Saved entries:
==================================================
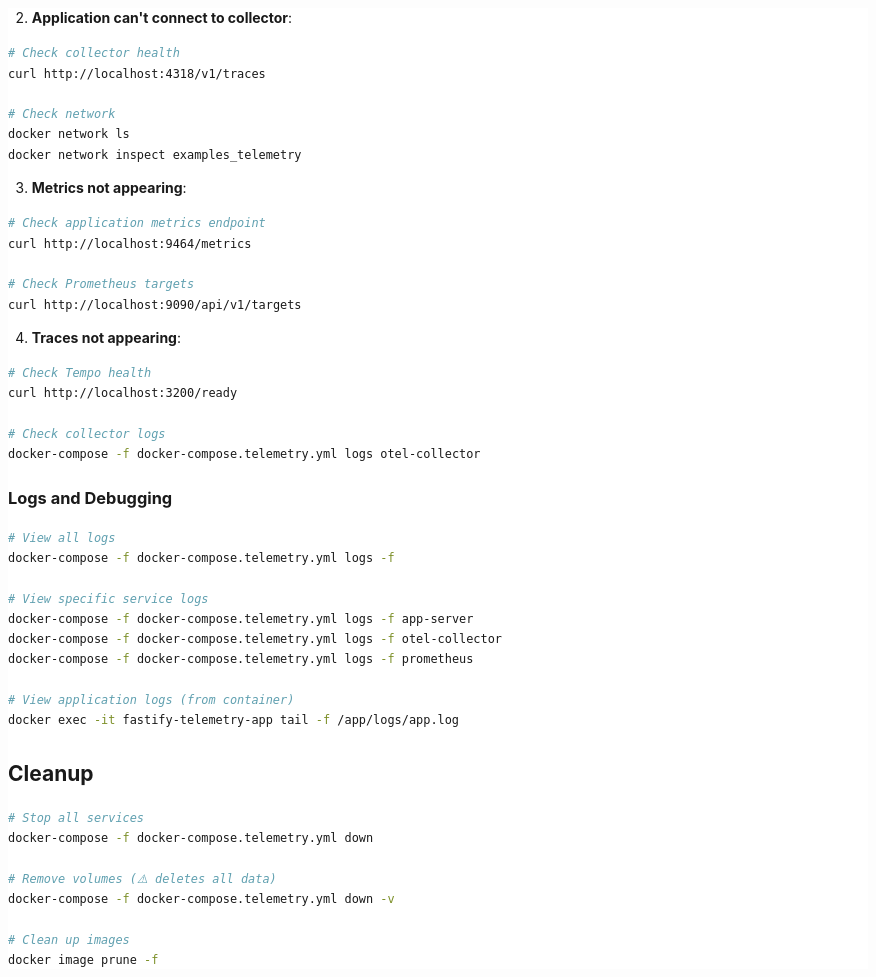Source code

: 2. **Application can't connect to collector**:
```bash
# Check collector health
curl http://localhost:4318/v1/traces

# Check network
docker network ls
docker network inspect examples_telemetry
```

3. **Metrics not appearing**:
```bash
# Check application metrics endpoint
curl http://localhost:9464/metrics

# Check Prometheus targets
curl http://localhost:9090/api/v1/targets
```

4. **Traces not appearing**:
```bash
# Check Tempo health
curl http://localhost:3200/ready

# Check collector logs
docker-compose -f docker-compose.telemetry.yml logs otel-collector
```

### Logs and Debugging

```bash
# View all logs
docker-compose -f docker-compose.telemetry.yml logs -f

# View specific service logs
docker-compose -f docker-compose.telemetry.yml logs -f app-server
docker-compose -f docker-compose.telemetry.yml logs -f otel-collector
docker-compose -f docker-compose.telemetry.yml logs -f prometheus

# View application logs (from container)
docker exec -it fastify-telemetry-app tail -f /app/logs/app.log
```

## Cleanup

```bash
# Stop all services
docker-compose -f docker-compose.telemetry.yml down

# Remove volumes (⚠️ deletes all data)
docker-compose -f docker-compose.telemetry.yml down -v

# Clean up images
docker image prune -f
```
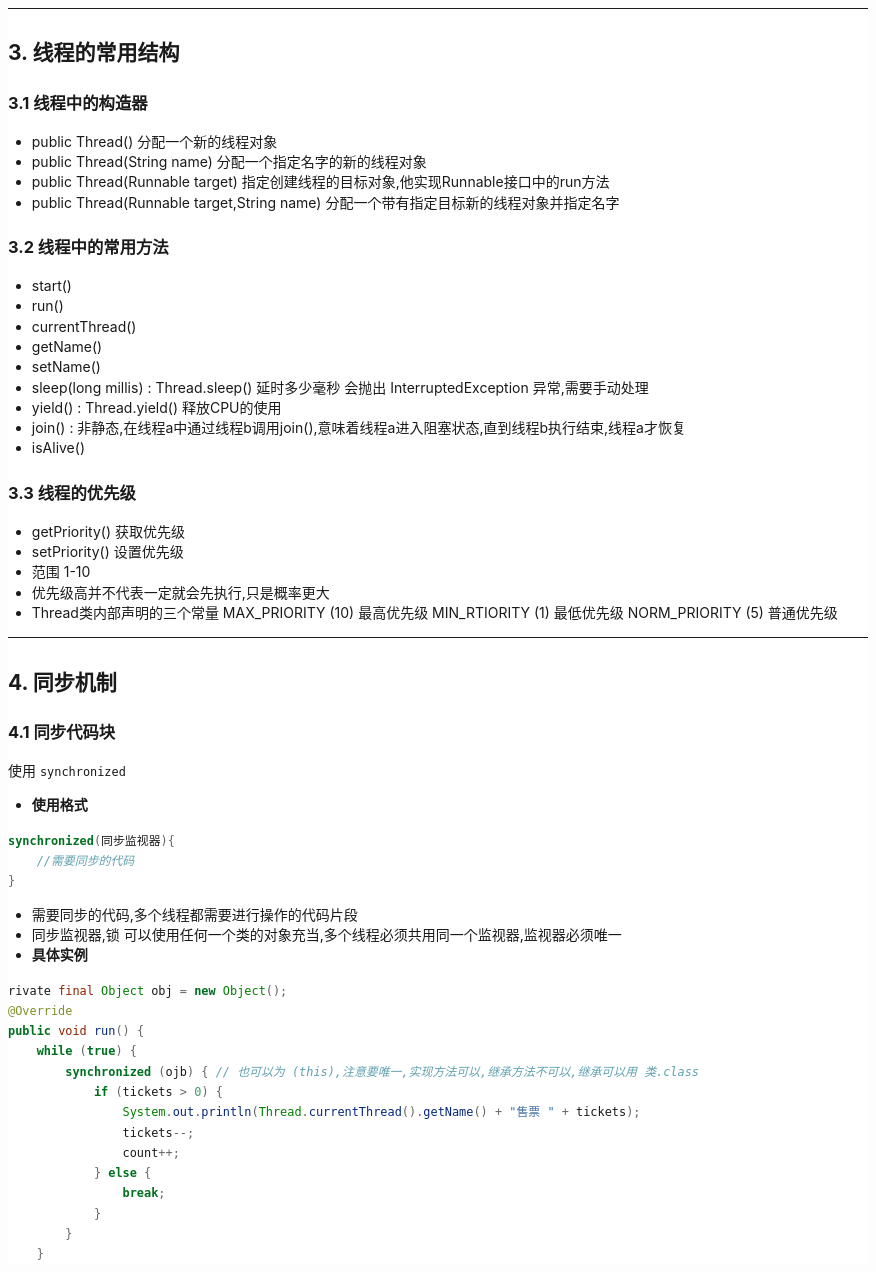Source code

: ***

## 3. 线程的常用结构
### 3.1 线程中的构造器
+ public Thread() 分配一个新的线程对象
+ public Thread(String name) 分配一个指定名字的新的线程对象
+ public Thread(Runnable target) 指定创建线程的目标对象,他实现Runnable接口中的run方法
+ public Thread(Runnable target,String name) 分配一个带有指定目标新的线程对象并指定名字

### 3.2 线程中的常用方法
+ start()
+ run()
+ currentThread()
+ getName()
+ setName()
+ sleep(long millis) : Thread.sleep() 延时多少毫秒
会抛出 InterruptedException 异常,需要手动处理
+ yield() : Thread.yield() 释放CPU的使用
+ join() : 非静态,在线程a中通过线程b调用join(),意味着线程a进入阻塞状态,直到线程b执行结束,线程a才恢复
+ isAlive()

### 3.3 线程的优先级
+ getPriority() 获取优先级
+ setPriority() 设置优先级
+ 范围 1-10
+ 优先级高并不代表一定就会先执行,只是概率更大
+ Thread类内部声明的三个常量
MAX_PRIORITY    (10)  最高优先级
MIN_RTIORITY    (1)   最低优先级
NORM_PRIORITY   (5)   普通优先级

***

## 4. 同步机制
### 4.1 同步代码块
使用 `synchronized`
+ **使用格式**
```java
synchronized(同步监视器){
    //需要同步的代码
}
```
+ 需要同步的代码,多个线程都需要进行操作的代码片段
+ 同步监视器,锁
可以使用任何一个类的对象充当,多个线程必须共用同一个监视器,监视器必须唯一
+ **具体实例**
```java
rivate final Object obj = new Object();
@Override
public void run() {
    while (true) {
        synchronized (ojb) { // 也可以为 (this),注意要唯一,实现方法可以,继承方法不可以,继承可以用 类.class
            if (tickets > 0) {
                System.out.println(Thread.currentThread().getName() + "售票 " + tickets);
                tickets--;
                count++;
            } else {
                break;
            }
        }
    }
```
==================================================
WHAT THE TASK ASKS -
None of the pictures should be carried over when the data above is transcribed exactly.

ANSWER -
Source code

: 2. **Application can't connect to collector**:
```bash
# Check collector health
curl http://localhost:4318/v1/traces

# Check network
docker network ls
docker network inspect examples_telemetry
```

3. **Metrics not appearing**:
```bash
# Check application metrics endpoint
curl http://localhost:9464/metrics

# Check Prometheus targets
curl http://localhost:9090/api/v1/targets
```

4. **Traces not appearing**:
```bash
# Check Tempo health
curl http://localhost:3200/ready

# Check collector logs
docker-compose -f docker-compose.telemetry.yml logs otel-collector
```

### Logs and Debugging

```bash
# View all logs
docker-compose -f docker-compose.telemetry.yml logs -f

# View specific service logs
docker-compose -f docker-compose.telemetry.yml logs -f app-server
docker-compose -f docker-compose.telemetry.yml logs -f otel-collector
docker-compose -f docker-compose.telemetry.yml logs -f prometheus

# View application logs (from container)
docker exec -it fastify-telemetry-app tail -f /app/logs/app.log
```

## Cleanup

```bash
# Stop all services
docker-compose -f docker-compose.telemetry.yml down

# Remove volumes (⚠️ deletes all data)
docker-compose -f docker-compose.telemetry.yml down -v

# Clean up images
docker image prune -f
```
Source code

: ***

## 3. 线程的常用结构
### 3.1 线程中的构造器
+ public Thread() 分配一个新的线程对象
+ public Thread(String name) 分配一个指定名字的新的线程对象
+ public Thread(Runnable target) 指定创建线程的目标对象,他实现Runnable接口中的run方法
+ public Thread(Runnable target,String name) 分配一个带有指定目标新的线程对象并指定名字

### 3.2 线程中的常用方法
+ start()
+ run()
+ currentThread()
+ getName()
+ setName()
+ sleep(long millis) : Thread.sleep() 延时多少毫秒
会抛出 InterruptedException 异常,需要手动处理
+ yield() : Thread.yield() 释放CPU的使用
+ join() : 非静态,在线程a中通过线程b调用join(),意味着线程a进入阻塞状态,直到线程b执行结束,线程a才恢复
+ isAlive()

### 3.3 线程的优先级
+ getPriority() 获取优先级
+ setPriority() 设置优先级
+ 范围 1-10
+ 优先级高并不代表一定就会先执行,只是概率更大
+ Thread类内部声明的三个常量
MAX_PRIORITY    (10)  最高优先级
MIN_RTIORITY    (1)   最低优先级
NORM_PRIORITY   (5)   普通优先级

***

## 4. 同步机制
### 4.1 同步代码块
使用 `synchronized`
+ **使用格式**
```java
synchronized(同步监视器){
    //需要同步的代码
}
```
+ 需要同步的代码,多个线程都需要进行操作的代码片段
+ 同步监视器,锁
可以使用任何一个类的对象充当,多个线程必须共用同一个监视器,监视器必须唯一
+ **具体实例**
```java
rivate final Object obj = new Object();
@Override
public void run() {
    while (true) {
        synchronized (ojb) { // 也可以为 (this),注意要唯一,实现方法可以,继承方法不可以,继承可以用 类.class
            if (tickets > 0) {
                System.out.println(Thread.currentThread().getName() + "售票 " + tickets);
                tickets--;
                count++;
            } else {
                break;
            }
        }
    }
```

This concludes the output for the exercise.